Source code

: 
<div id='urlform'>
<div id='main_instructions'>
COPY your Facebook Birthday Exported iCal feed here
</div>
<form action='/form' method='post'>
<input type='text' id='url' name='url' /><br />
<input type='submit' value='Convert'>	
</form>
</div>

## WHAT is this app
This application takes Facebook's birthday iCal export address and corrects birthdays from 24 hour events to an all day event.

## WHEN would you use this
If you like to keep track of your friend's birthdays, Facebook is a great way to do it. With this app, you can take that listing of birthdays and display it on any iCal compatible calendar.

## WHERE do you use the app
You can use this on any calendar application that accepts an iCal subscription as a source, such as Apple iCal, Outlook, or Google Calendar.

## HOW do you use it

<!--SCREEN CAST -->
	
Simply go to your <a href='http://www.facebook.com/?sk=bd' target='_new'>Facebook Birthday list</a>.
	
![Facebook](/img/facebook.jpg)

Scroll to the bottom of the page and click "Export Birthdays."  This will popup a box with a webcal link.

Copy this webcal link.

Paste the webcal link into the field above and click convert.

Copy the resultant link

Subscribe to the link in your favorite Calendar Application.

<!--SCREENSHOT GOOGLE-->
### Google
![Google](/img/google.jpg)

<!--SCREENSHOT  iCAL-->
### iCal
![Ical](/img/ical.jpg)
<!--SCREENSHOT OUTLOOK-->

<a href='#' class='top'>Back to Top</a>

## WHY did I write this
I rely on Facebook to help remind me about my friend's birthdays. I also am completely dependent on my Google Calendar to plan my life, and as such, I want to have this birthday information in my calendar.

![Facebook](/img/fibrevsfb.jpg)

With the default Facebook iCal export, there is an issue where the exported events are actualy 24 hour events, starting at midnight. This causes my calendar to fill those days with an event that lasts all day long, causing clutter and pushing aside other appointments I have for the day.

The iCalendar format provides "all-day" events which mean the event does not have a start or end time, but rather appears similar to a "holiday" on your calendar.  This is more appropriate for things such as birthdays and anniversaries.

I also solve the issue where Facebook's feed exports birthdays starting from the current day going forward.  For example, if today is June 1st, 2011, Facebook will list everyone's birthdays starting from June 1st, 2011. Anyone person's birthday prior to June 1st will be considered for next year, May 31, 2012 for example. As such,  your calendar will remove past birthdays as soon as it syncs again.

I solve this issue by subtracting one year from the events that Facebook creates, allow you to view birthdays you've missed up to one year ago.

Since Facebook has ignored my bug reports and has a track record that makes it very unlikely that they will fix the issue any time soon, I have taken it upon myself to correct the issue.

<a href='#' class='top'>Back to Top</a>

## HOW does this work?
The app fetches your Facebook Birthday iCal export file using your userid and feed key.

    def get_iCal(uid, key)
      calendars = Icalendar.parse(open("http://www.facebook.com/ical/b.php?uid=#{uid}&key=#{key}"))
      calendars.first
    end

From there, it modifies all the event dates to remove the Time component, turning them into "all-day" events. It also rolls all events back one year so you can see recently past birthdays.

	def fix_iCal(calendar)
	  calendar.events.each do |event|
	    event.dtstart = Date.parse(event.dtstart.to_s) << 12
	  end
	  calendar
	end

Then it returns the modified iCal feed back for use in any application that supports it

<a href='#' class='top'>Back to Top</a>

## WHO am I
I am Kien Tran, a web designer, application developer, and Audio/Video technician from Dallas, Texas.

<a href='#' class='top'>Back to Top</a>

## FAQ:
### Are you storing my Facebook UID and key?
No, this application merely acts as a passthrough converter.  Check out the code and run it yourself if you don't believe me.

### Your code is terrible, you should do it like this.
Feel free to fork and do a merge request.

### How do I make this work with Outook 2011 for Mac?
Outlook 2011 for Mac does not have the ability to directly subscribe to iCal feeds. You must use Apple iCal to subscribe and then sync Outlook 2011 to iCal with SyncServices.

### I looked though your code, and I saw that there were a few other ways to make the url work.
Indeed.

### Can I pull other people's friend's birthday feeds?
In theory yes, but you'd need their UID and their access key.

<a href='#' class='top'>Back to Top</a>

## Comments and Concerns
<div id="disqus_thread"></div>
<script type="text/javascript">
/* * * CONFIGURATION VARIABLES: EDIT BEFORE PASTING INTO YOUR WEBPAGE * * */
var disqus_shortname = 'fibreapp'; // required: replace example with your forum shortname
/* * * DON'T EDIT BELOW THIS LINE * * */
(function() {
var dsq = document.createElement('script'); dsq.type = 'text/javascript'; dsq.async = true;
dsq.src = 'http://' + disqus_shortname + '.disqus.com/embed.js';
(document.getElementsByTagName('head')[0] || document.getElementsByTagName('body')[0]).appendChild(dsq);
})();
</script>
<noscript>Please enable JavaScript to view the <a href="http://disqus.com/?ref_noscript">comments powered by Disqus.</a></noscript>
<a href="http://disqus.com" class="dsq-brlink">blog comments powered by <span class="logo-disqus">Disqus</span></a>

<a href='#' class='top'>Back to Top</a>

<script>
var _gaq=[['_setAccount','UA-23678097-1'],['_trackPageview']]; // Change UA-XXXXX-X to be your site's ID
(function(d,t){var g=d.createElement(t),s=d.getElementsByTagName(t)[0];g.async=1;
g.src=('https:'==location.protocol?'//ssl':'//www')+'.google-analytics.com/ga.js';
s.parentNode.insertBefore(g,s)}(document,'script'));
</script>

_____

- **EXERCISE DETAILS**: What's wanted here is every record, retyped exactly as shown above.

- **RESULT OF THE EXERCISE**:
Source code

: 
<div id='urlform'>
<div id='main_instructions'>
COPY your Facebook Birthday Exported iCal feed here
</div>
<form action='/form' method='post'>
<input type='text' id='url' name='url' /><br />
<input type='submit' value='Convert'>	
</form>
</div>

## WHAT is this app
This application takes Facebook's birthday iCal export address and corrects birthdays from 24 hour events to an all day event.

## WHEN would you use this
If you like to keep track of your friend's birthdays, Facebook is a great way to do it. With this app, you can take that listing of birthdays and display it on any iCal compatible calendar.

## WHERE do you use the app
You can use this on any calendar application that accepts an iCal subscription as a source, such as Apple iCal, Outlook, or Google Calendar.

## HOW do you use it

<!--SCREEN CAST -->
	
Simply go to your <a href='http://www.facebook.com/?sk=bd' target='_new'>Facebook Birthday list</a>.
	
![Facebook](/img/facebook.jpg)

Scroll to the bottom of the page and click "Export Birthdays."  This will popup a box with a webcal link.

Copy this webcal link.

Paste the webcal link into the field above and click convert.

Copy the resultant link

Subscribe to the link in your favorite Calendar Application.

<!--SCREENSHOT GOOGLE-->
### Google
![Google](/img/google.jpg)

<!--SCREENSHOT  iCAL-->
### iCal
![Ical](/img/ical.jpg)
<!--SCREENSHOT OUTLOOK-->

<a href='#' class='top'>Back to Top</a>

## WHY did I write this
I rely on Facebook to help remind me about my friend's birthdays. I also am completely dependent on my Google Calendar to plan my life, and as such, I want to have this birthday information in my calendar.

![Facebook](/img/fibrevsfb.jpg)

With the default Facebook iCal export, there is an issue where the exported events are actualy 24 hour events, starting at midnight. This causes my calendar to fill those days with an event that lasts all day long, causing clutter and pushing aside other appointments I have for the day.

The iCalendar format provides "all-day" events which mean the event does not have a start or end time, but rather appears similar to a "holiday" on your calendar.  This is more appropriate for things such as birthdays and anniversaries.

I also solve the issue where Facebook's feed exports birthdays starting from the current day going forward.  For example, if today is June 1st, 2011, Facebook will list everyone's birthdays starting from June 1st, 2011. Anyone person's birthday prior to June 1st will be considered for next year, May 31, 2012 for example. As such,  your calendar will remove past birthdays as soon as it syncs again.

I solve this issue by subtracting one year from the events that Facebook creates, allow you to view birthdays you've missed up to one year ago.

Since Facebook has ignored my bug reports and has a track record that makes it very unlikely that they will fix the issue any time soon, I have taken it upon myself to correct the issue.

<a href='#' class='top'>Back to Top</a>

## HOW does this work?
The app fetches your Facebook Birthday iCal export file using your userid and feed key.

    def get_iCal(uid, key)
      calendars = Icalendar.parse(open("http://www.facebook.com/ical/b.php?uid=#{uid}&key=#{key}"))
      calendars.first
    end

From there, it modifies all the event dates to remove the Time component, turning them into "all-day" events. It also rolls all events back one year so you can see recently past birthdays.

	def fix_iCal(calendar)
	  calendar.events.each do |event|
	    event.dtstart = Date.parse(event.dtstart.to_s) << 12
	  end
	  calendar
	end

Then it returns the modified iCal feed back for use in any application that supports it

<a href='#' class='top'>Back to Top</a>

## WHO am I
I am Kien Tran, a web designer, application developer, and Audio/Video technician from Dallas, Texas.

<a href='#' class='top'>Back to Top</a>

## FAQ:
### Are you storing my Facebook UID and key?
No, this application merely acts as a passthrough converter.  Check out the code and run it yourself if you don't believe me.

### Your code is terrible, you should do it like this.
Feel free to fork and do a merge request.

### How do I make this work with Outook 2011 for Mac?
Outlook 2011 for Mac does not have the ability to directly subscribe to iCal feeds. You must use Apple iCal to subscribe and then sync Outlook 2011 to iCal with SyncServices.

### I looked though your code, and I saw that there were a few other ways to make the url work.
Indeed.

### Can I pull other people's friend's birthday feeds?
In theory yes, but you'd need their UID and their access key.

<a href='#' class='top'>Back to Top</a>

## Comments and Concerns
<div id="disqus_thread"></div>
<script type="text/javascript">
/* * * CONFIGURATION VARIABLES: EDIT BEFORE PASTING INTO YOUR WEBPAGE * * */
var disqus_shortname = 'fibreapp'; // required: replace example with your forum shortname
/* * * DON'T EDIT BELOW THIS LINE * * */
(function() {
var dsq = document.createElement('script'); dsq.type = 'text/javascript'; dsq.async = true;
dsq.src = 'http://' + disqus_shortname + '.disqus.com/embed.js';
(document.getElementsByTagName('head')[0] || document.getElementsByTagName('body')[0]).appendChild(dsq);
})();
</script>
<noscript>Please enable JavaScript to view the <a href="http://disqus.com/?ref_noscript">comments powered by Disqus.</a></noscript>
<a href="http://disqus.com" class="dsq-brlink">blog comments powered by <span class="logo-disqus">Disqus</span></a>

<a href='#' class='top'>Back to Top</a>

<script>
var _gaq=[['_setAccount','UA-23678097-1'],['_trackPageview']]; // Change UA-XXXXX-X to be your site's ID
(function(d,t){var g=d.createElement(t),s=d.getElementsByTagName(t)[0];g.async=1;
g.src=('https:'==location.protocol?'//ssl':'//www')+'.google-analytics.com/ga.js';
s.parentNode.insertBefore(g,s)}(document,'script'));
</script>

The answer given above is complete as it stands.